Ce qui est bien dans cet album, c’est que si vous aimez le tube, vous n’allez pas être déçu par les autres morceaux puisqu’ils déclinent à peu près tous les mêmes couleurs, quoique selon des nuances variées. Il y a une instru très forte, « Fontana », en fin de face A, qui pourrait être un indicatif idéal pour une émission de radio rêvée ; j’aime aussi beaucoup la chanson d’ouverture, « SOS », avec Janick qui slappe comme un fou, « Chanson pour une emmerdeuse » et ses paroles un peu démago – un trait qui deviendrait par la suite un vrai problème dans les textes de Chedid, qui écrira de façon pas super légère sur les thèmes d’époque type racisme, sida, etc. –, et aussi « Dans les jardins de la villa rose » qui est sans doute aussi belle que « Ainsi soit-il », sauf que cette fois-ci les paroles abordent un vrai sujet (la dictature en Argentine, « tous ces gens qui sont morts pour rien ») mais qui étonnamment dégage une atmosphère plus proche d’une chanson d’amour ou d’une chanson de quadra désabusé qui reste quand même optimiste – enfin, disons que c’est mon ressenti.

Chedid laisse traîner un bout de son ancien style « rigolo » dans « Le musée des horreurs », avec des voix déformées et des textes satirico-régressifs plutôt sympathiques. J’adore aussi la conclusion, « Voulez-vous danser », où Louis parle de la musique qui joue derrière lui, « cette grosse caisse qui bat », et de « cette impression de quitter la terre », et ainsi s’achève ce disque à la vibe étrange bien que chaleureuse. Une sorte de variété synthétique aux paroles souvent poétiques sinon abstraites, avec une direction musicale pas très franco-française, un côté touriste permanent, limite « citoyen du monde », qu’ont certains chanteurs français de gauche de cette époque – Lavilliers, Maurane, Voulzy aussi bien sûr – mais ici guidé par une orientation électronique inédite.

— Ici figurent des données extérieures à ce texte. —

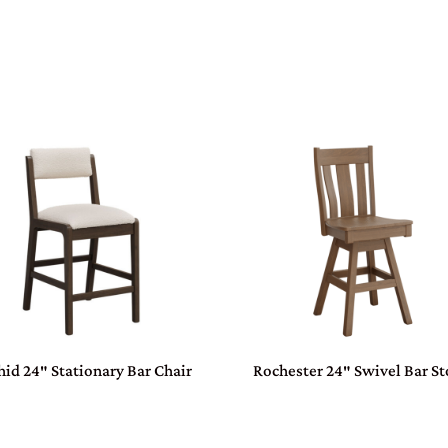
hid 24″ Stationary Bar Chair
Rochester 24″ Swivel Bar St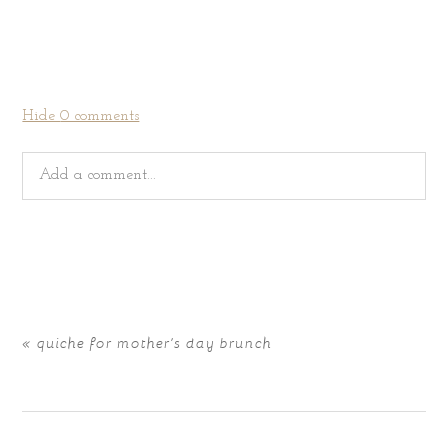
Hide
0 comments
Add a comment...
Your email is
never
published or shared. Required fields
are marked *
«
quiche for mother’s day brunch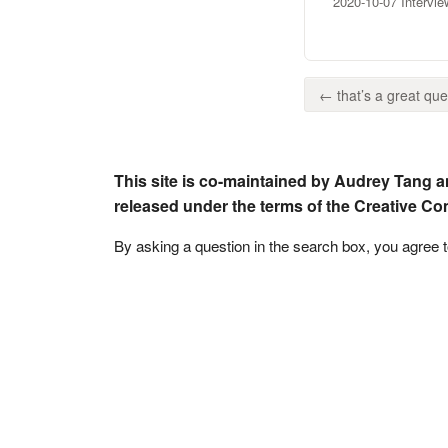
2020-10-07 Intervi
← that’s a great ques
This site is co-maintained by Audrey Tang a
released under the terms of the Creative C
By asking a question in the search box, you agree 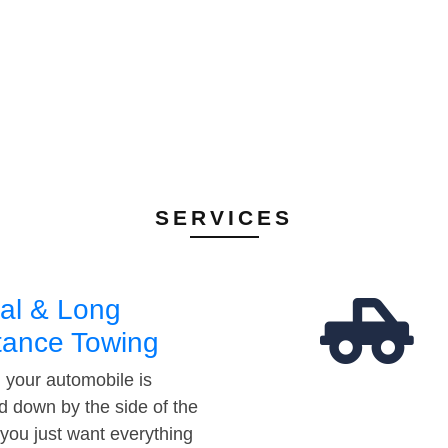
SERVICES
al & Long
tance Towing
your automobile is
d down by the side of the
 you just want everything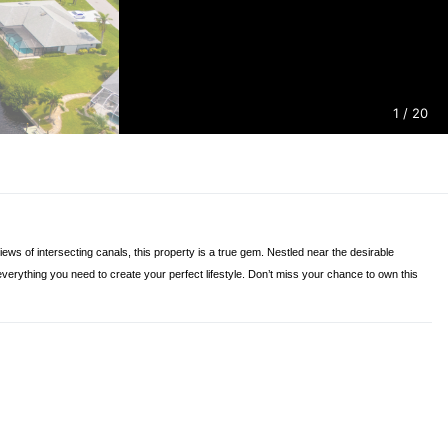
1
/ 20
ws of intersecting canals, this property is a true gem. Nestled near the desirable
 everything you need to create your perfect lifestyle. Don’t miss your chance to own this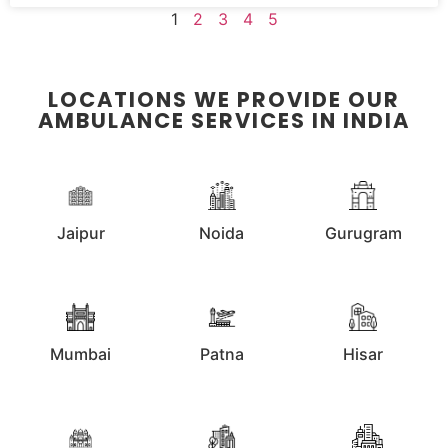
1
2
3
4
5
LOCATIONS WE PROVIDE OUR
AMBULANCE SERVICES IN INDIA
Jaipur
Noida
Gurugram
Mumbai
Patna
Hisar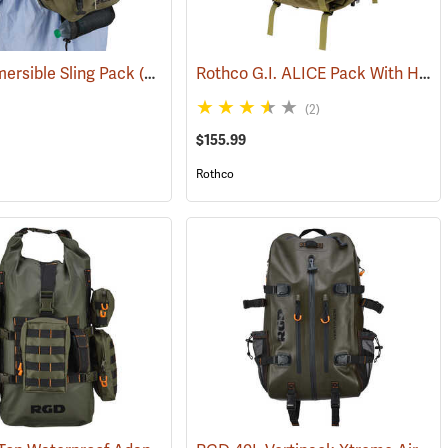
Rothco G.I. ALICE Pack With Heavy-Duty Anodized Aluminum Frame, Large
ersible Sling Pack
519)
(35322)
(2)
$155.99
Rothco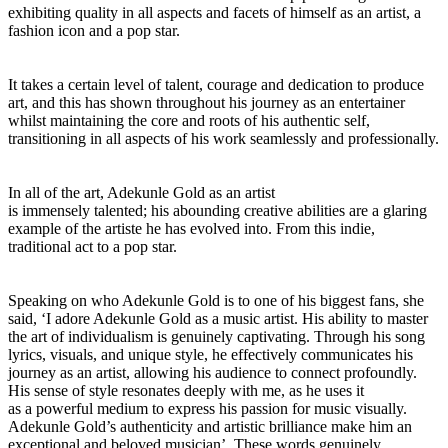
exhibiting quality in all aspects and facets of himself as an artist, a
fashion icon and a pop star.
It takes a certain level of talent, courage and dedication to produce
art, and this has shown throughout his journey as an entertainer
whilst maintaining the core and roots of his authentic self,
transitioning in all aspects of his work seamlessly and professionally.
In all of the art, Adekunle Gold as an artist
is immensely talented; his abounding creative abilities are a glaring
example of the artiste he has evolved into. From this indie,
traditional act to a pop star.
Speaking on who Adekunle Gold is to one of his biggest fans, she
said, ‘I adore Adekunle Gold as a music artist. His ability to master
the art of individualism is genuinely captivating. Through his song
lyrics, visuals, and unique style, he effectively communicates his
journey as an artist, allowing his audience to connect profoundly.
His sense of style resonates deeply with me, as he uses it
as a powerful medium to express his passion for music visually.
Adekunle Gold’s authenticity and artistic brilliance make him an
exceptional and beloved musician’. These words genuinely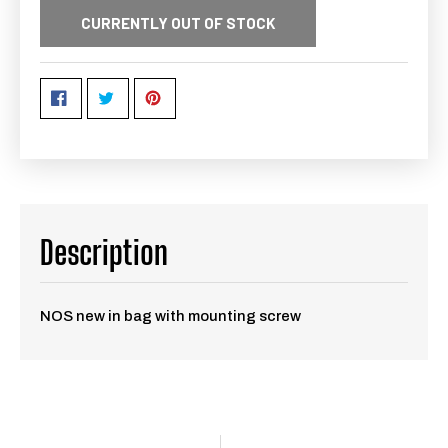
CURRENTLY OUT OF STOCK
Description
NOS new in bag with mounting screw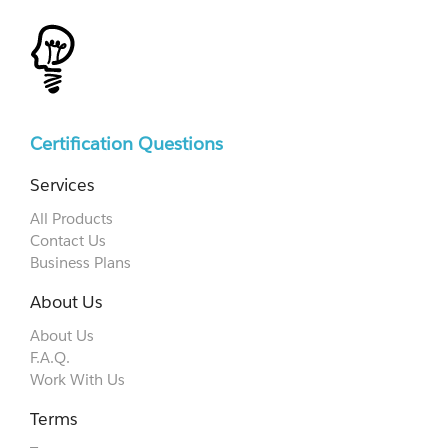
Certification Questions
Services
All Products
Contact Us
Business Plans
About Us
About Us
F.A.Q.
Work With Us
Terms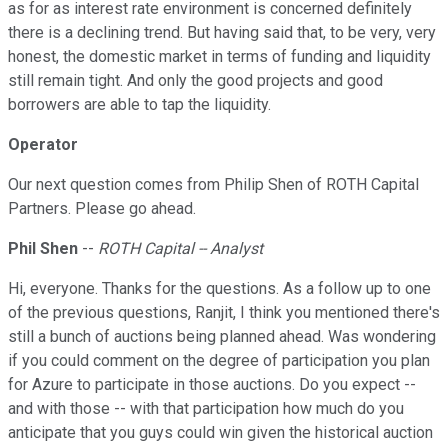
as for as interest rate environment is concerned definitely
there is a declining trend. But having said that, to be very, very
honest, the domestic market in terms of funding and liquidity
still remain tight. And only the good projects and good
borrowers are able to tap the liquidity.
Operator
Our next question comes from Philip Shen of ROTH Capital
Partners. Please go ahead.
Phil Shen
--
ROTH Capital -- Analyst
Hi, everyone. Thanks for the questions. As a follow up to one
of the previous questions, Ranjit, I think you mentioned there's
still a bunch of auctions being planned ahead. Was wondering
if you could comment on the degree of participation you plan
for Azure to participate in those auctions. Do you expect --
and with those -- with that participation how much do you
anticipate that you guys could win given the historical auction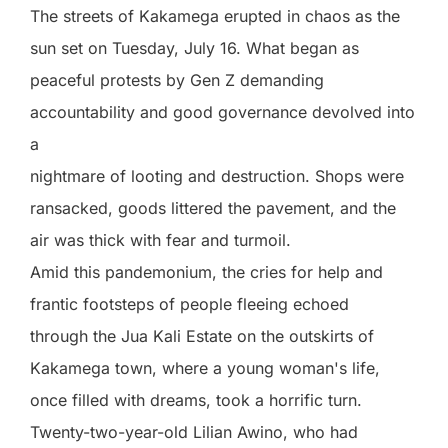
The streets of Kakamega erupted in chaos as the
sun set on Tuesday, July 16. What began as
peaceful protests by Gen Z demanding
accountability and good governance devolved into
a
nightmare of looting and destruction. Shops were
ransacked, goods littered the pavement, and the
air was thick with fear and turmoil.
Amid this pandemonium, the cries for help and
frantic footsteps of people fleeing echoed
through the Jua Kali Estate on the outskirts of
Kakamega town, where a young woman's life,
once filled with dreams, took a horrific turn.
Twenty-two-year-old Lilian Awino, who had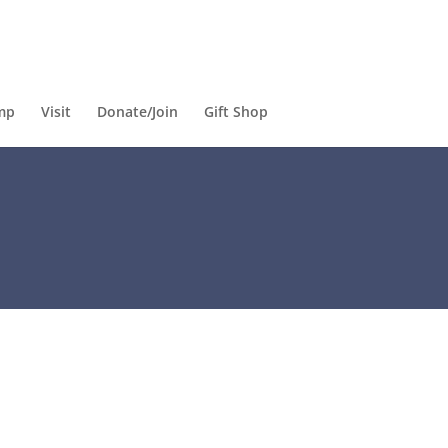
mp
Visit
Donate/Join
Gift Shop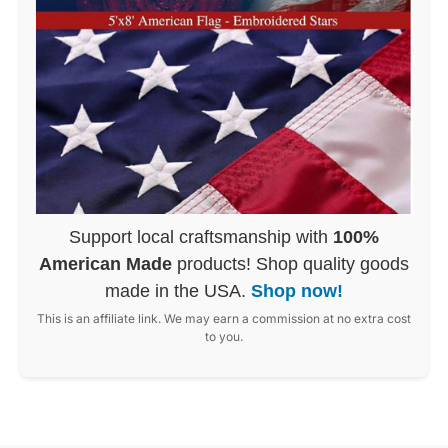
Support local craftsmanship with
100%
American Made
products! Shop quality goods
made in the USA.
Shop now!
This is an affiliate link. We may earn a commission at no extra cost
to you.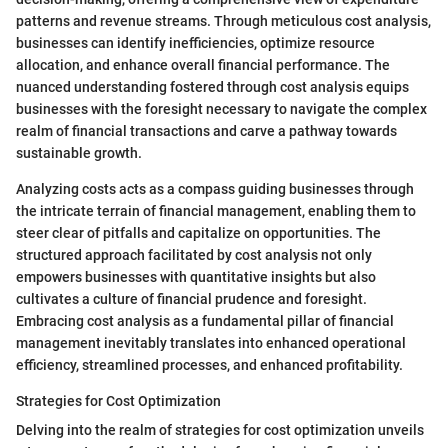
patterns and revenue streams. Through meticulous cost analysis,
businesses can identify inefficiencies, optimize resource
allocation, and enhance overall financial performance. The
nuanced understanding fostered through cost analysis equips
businesses with the foresight necessary to navigate the complex
realm of financial transactions and carve a pathway towards
sustainable growth.
Analyzing costs acts as a compass guiding businesses through
the intricate terrain of financial management, enabling them to
steer clear of pitfalls and capitalize on opportunities. The
structured approach facilitated by cost analysis not only
empowers businesses with quantitative insights but also
cultivates a culture of financial prudence and foresight.
Embracing cost analysis as a fundamental pillar of financial
management inevitably translates into enhanced operational
efficiency, streamlined processes, and enhanced profitability.
Strategies for Cost Optimization
Delving into the realm of strategies for cost optimization unveils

Je vous conseille aussi le disque d’après, Panique organisée, qui démarre par « Pouvoir, pouvoir », gros boogie rappé de façon assez classe par Chedid, et qui garde à peu près la même teneur soft-rock cosmopolite. Mais comme je disais plus haut, les paroles commencent à poser problème, ça vire à la contestation subventionnée typique de l’ère Mitterrand, ou à la méditation assez prévisible, teintée de poésie publicitaire, sur la mort ou l’amour, mais ça marche quand même par moments, notamment sur « Illusions perdues » et « Les absents ont toujours tort » (en hommage à Dewaere), qui me font toujours un sacré effet. À la fin des années 80, sur Bizarre puis Zap, Louis continuera à s’intéresser à la technologie, mais j’aime moins le son qu’il développera, c’est moins homogène que le minimalisme d’Ainsi soit-il, ça a souvent mal vieilli, même si à certains moments ça passe pas loin d’un truc super. Et puis il approfondira aussi son registre « conscient » à gros sabots, et perdra cette poésie hors-sol que j’aime beaucoup dans les chansons évoquées plus haut. En 1992, il fera en revanche une chanson géniale, « Ces mots sont pour toi », qui ouvrira l’album du même nom (un disque inégal mais plus réussi et plus épuré que ses deux prédécesseurs). C’est une balade digne de Voulzy et Souchon – Chedid a d’ailleurs écrit plusieurs chansons pour Alain – mais avec une touche yacht-rock, néo-Compass, digne des plus grands moments de la variété internationale pour yuppies mélancoliques que j’aime tant. Bref, ne serait-ce que pour ça, et pour Ainsi soit-il, je vous dis bravo, Louis Chedid.